◆ **What you are asked to do**: Copy every one of the records below word for word, but leave out the pictures.
^^^^
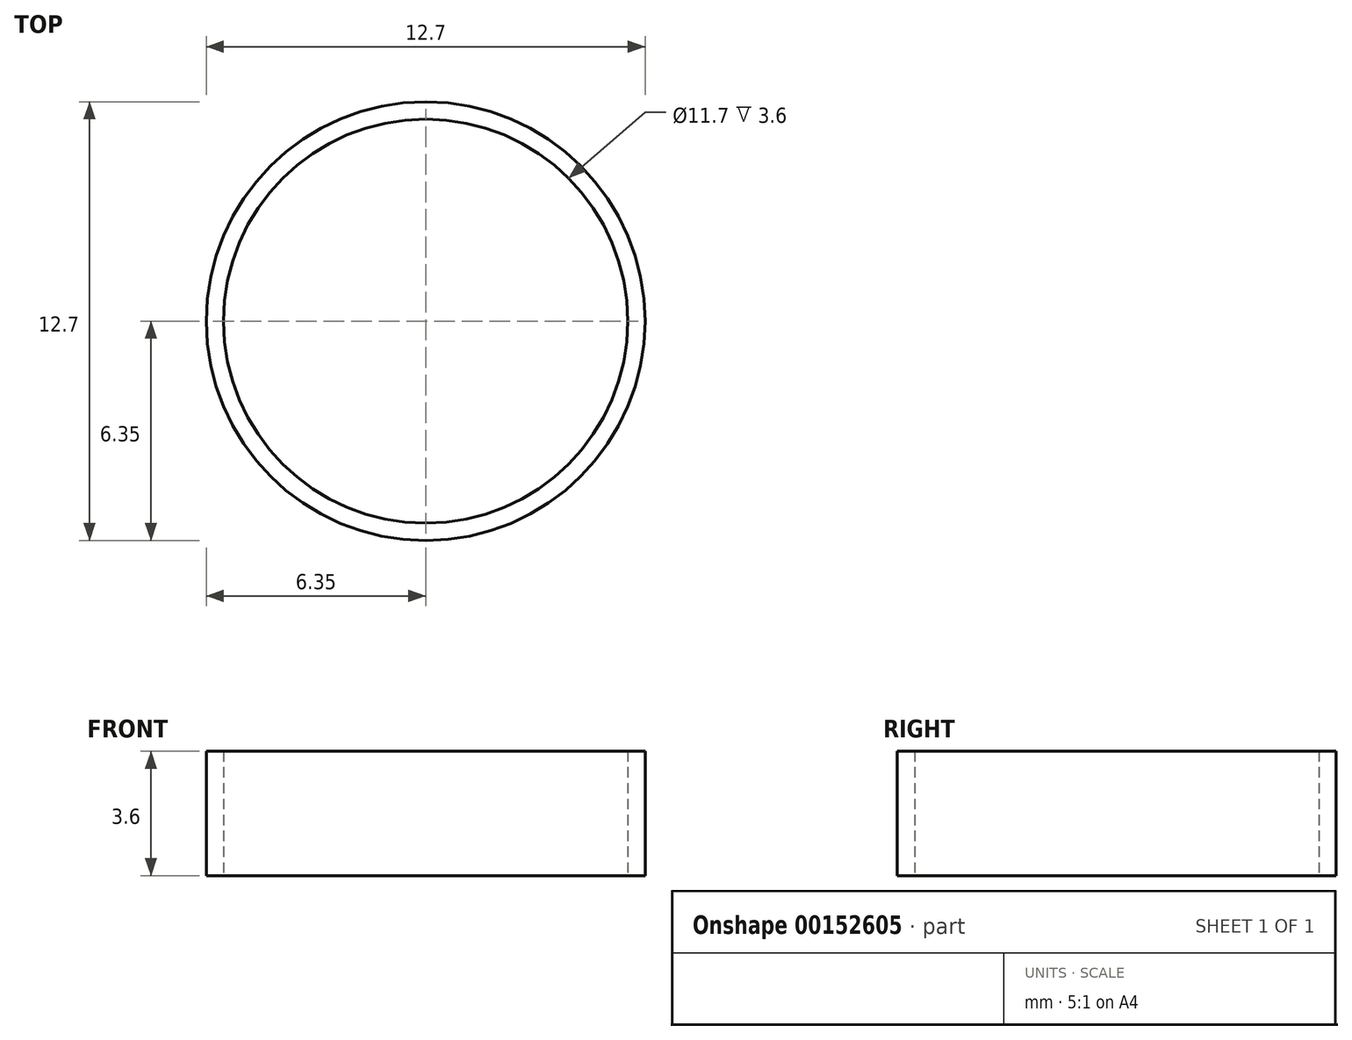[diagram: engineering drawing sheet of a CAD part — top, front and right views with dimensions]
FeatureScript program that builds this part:
annotation { "Feature Type Name" : "Feature", "Feature Type Description" : "" }
export const myFeature = defineFeature(function(context is Context, id is Id, definition is map)
    precondition{}
    {
        {
            var Q0;
            Q0=qCreatedBy(makeId("Top.planeOp"),FACE);
            var sketch = newSketch(context, id + "F0", { "sketchPlane" : qUnion([Q0])});
            skCircle(sketch, "E0", {"center": v(0, 0) * mm, "radius": 6.35 * mm});
            skCircle(sketch, "E1", {"center": v(0, 0) * mm, "radius": 5.85 * mm});
            skSolve(sketch);
        }
        {
            var Q0;
            Q0=makeQuery(id+"F0.imprint","IMPRINT",FACE,{"disambiguationData":[TD([[makeQuery(id+"F0.imprint","IMPRINT",EDGE,{"derivedFrom":sQuery(id+"F0.wireOp",EDGE,"E0")}),1.0]])]});
            extrude(context, id + "F1", {"entities" : qUnion([Q0]), "depth" : 3.6 * mm});
        }
    });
^^^^
◆ **The output**:
[diagram: engineering drawing sheet of a CAD part — top, front and right views with dimensions]
FeatureScript program that builds this part:
annotation { "Feature Type Name" : "Feature", "Feature Type Description" : "" }
export const myFeature = defineFeature(function(context is Context, id is Id, definition is map)
    precondition{}
    {
        {
            var Q0;
            Q0=qCreatedBy(makeId("Top.planeOp"),FACE);
            var sketch = newSketch(context, id + "F0", { "sketchPlane" : qUnion([Q0])});
            skCircle(sketch, "E0", {"center": v(0, 0) * mm, "radius": 6.35 * mm});
            skCircle(sketch, "E1", {"center": v(0, 0) * mm, "radius": 5.85 * mm});
            skSolve(sketch);
        }
        {
            var Q0;
            Q0=makeQuery(id+"F0.imprint","IMPRINT",FACE,{"disambiguationData":[TD([[makeQuery(id+"F0.imprint","IMPRINT",EDGE,{"derivedFrom":sQuery(id+"F0.wireOp",EDGE,"E0")}),1.0]])]});
            extrude(context, id + "F1", {"entities" : qUnion([Q0]), "depth" : 3.6 * mm});
        }
    });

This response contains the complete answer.